## Assigned task
Find how many lines in the material contain "findings"; your answer should be that number alone.
══════
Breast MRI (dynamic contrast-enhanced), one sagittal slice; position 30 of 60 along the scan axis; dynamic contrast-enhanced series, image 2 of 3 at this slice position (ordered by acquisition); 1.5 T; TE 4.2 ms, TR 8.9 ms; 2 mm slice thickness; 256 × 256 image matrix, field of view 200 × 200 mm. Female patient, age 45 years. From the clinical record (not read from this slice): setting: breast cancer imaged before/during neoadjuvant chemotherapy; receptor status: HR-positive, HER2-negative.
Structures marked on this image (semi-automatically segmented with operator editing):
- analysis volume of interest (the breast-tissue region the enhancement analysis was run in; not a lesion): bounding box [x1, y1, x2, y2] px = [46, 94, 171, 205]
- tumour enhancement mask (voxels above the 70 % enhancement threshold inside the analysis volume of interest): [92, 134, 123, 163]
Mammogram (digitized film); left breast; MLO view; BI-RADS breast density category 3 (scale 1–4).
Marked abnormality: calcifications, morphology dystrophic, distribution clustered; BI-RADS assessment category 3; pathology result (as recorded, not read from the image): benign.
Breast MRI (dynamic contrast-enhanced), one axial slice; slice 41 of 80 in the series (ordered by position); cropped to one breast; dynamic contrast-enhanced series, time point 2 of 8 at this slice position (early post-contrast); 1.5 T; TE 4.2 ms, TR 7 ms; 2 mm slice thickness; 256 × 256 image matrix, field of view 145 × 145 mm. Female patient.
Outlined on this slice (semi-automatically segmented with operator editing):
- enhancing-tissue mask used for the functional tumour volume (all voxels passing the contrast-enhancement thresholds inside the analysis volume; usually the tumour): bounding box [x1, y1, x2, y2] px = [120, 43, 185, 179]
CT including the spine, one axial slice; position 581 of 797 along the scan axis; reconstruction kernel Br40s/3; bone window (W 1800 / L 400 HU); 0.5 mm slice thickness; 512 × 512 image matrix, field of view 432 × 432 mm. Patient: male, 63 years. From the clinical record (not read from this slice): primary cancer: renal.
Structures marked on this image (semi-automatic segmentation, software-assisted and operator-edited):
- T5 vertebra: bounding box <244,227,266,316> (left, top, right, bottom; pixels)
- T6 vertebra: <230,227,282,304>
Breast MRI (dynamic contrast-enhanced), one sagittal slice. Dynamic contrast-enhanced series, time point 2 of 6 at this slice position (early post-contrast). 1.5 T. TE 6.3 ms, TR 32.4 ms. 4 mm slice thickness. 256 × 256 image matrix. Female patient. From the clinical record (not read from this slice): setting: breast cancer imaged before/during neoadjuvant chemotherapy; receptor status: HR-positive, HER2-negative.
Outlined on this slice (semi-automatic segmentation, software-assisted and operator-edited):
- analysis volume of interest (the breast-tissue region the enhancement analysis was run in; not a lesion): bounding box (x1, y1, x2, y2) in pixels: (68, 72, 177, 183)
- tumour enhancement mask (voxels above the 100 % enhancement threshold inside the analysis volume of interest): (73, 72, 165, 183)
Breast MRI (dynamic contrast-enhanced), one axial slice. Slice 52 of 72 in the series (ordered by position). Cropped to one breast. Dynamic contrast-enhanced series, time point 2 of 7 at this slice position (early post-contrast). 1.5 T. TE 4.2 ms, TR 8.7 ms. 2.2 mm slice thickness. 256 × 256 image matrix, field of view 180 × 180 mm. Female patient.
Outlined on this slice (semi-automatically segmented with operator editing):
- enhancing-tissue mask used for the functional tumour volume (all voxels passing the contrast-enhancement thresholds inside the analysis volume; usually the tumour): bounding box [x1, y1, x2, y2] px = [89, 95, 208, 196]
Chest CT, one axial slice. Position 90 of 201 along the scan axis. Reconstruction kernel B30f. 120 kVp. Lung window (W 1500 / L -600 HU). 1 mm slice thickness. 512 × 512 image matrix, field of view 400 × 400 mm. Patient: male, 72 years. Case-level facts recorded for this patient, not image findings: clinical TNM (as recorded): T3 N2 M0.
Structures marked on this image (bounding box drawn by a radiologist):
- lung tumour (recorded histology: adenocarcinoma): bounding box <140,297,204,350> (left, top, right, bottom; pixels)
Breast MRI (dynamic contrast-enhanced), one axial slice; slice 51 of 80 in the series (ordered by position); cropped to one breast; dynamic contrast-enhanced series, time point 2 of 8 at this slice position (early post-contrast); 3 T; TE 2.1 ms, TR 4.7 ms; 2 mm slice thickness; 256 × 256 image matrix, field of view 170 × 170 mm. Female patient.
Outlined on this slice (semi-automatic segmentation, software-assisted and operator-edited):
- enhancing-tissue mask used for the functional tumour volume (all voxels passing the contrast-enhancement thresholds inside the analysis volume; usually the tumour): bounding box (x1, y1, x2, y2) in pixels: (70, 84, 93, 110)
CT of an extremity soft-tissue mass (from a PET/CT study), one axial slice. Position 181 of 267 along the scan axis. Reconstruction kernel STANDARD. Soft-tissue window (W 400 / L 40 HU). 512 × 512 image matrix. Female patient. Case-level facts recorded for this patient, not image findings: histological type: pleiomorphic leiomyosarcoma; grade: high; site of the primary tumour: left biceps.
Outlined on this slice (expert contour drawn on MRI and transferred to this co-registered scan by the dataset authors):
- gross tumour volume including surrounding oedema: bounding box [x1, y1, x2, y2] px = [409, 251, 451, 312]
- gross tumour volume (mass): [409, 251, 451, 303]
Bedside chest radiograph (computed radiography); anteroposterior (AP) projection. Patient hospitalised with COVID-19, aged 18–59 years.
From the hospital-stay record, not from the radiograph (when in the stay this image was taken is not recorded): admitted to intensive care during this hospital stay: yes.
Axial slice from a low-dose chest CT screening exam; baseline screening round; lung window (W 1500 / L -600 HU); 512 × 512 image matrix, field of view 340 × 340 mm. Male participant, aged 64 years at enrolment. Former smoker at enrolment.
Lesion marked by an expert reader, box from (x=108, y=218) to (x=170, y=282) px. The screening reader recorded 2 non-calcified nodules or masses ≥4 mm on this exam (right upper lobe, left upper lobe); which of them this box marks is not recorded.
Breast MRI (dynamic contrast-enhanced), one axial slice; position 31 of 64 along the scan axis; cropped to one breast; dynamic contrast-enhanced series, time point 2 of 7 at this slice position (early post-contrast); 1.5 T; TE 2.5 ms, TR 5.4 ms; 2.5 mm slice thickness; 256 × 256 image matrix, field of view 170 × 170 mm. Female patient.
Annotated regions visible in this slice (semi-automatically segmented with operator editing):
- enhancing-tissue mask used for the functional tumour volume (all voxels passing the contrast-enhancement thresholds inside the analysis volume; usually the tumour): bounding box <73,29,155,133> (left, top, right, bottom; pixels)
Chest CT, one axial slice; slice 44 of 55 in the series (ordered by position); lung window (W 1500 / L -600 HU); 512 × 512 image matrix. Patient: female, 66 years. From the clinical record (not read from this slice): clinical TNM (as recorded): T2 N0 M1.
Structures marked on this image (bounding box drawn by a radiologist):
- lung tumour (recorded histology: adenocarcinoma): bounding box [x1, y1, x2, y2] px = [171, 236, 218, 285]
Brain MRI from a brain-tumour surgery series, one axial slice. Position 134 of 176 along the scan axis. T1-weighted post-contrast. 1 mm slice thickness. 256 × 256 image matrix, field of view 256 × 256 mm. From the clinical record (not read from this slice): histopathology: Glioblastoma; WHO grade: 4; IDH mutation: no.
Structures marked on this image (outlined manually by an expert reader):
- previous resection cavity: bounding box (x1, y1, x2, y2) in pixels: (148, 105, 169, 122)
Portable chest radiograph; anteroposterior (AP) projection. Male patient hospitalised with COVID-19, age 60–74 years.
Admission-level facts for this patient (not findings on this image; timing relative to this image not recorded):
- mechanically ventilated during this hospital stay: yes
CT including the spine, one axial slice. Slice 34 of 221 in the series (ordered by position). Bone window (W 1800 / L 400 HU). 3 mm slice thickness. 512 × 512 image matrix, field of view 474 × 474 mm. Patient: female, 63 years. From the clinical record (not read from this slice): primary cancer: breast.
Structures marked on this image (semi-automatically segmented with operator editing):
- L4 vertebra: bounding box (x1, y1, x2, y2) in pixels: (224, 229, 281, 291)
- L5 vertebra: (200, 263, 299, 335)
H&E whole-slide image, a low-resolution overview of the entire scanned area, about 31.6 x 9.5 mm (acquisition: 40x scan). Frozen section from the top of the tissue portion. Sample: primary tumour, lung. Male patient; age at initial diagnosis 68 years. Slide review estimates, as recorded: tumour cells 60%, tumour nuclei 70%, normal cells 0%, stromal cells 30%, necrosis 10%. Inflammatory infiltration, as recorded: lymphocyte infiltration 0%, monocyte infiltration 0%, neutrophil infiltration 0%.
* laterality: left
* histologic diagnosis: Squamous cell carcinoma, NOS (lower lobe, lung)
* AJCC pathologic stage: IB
══════
## Solution to this exercise
3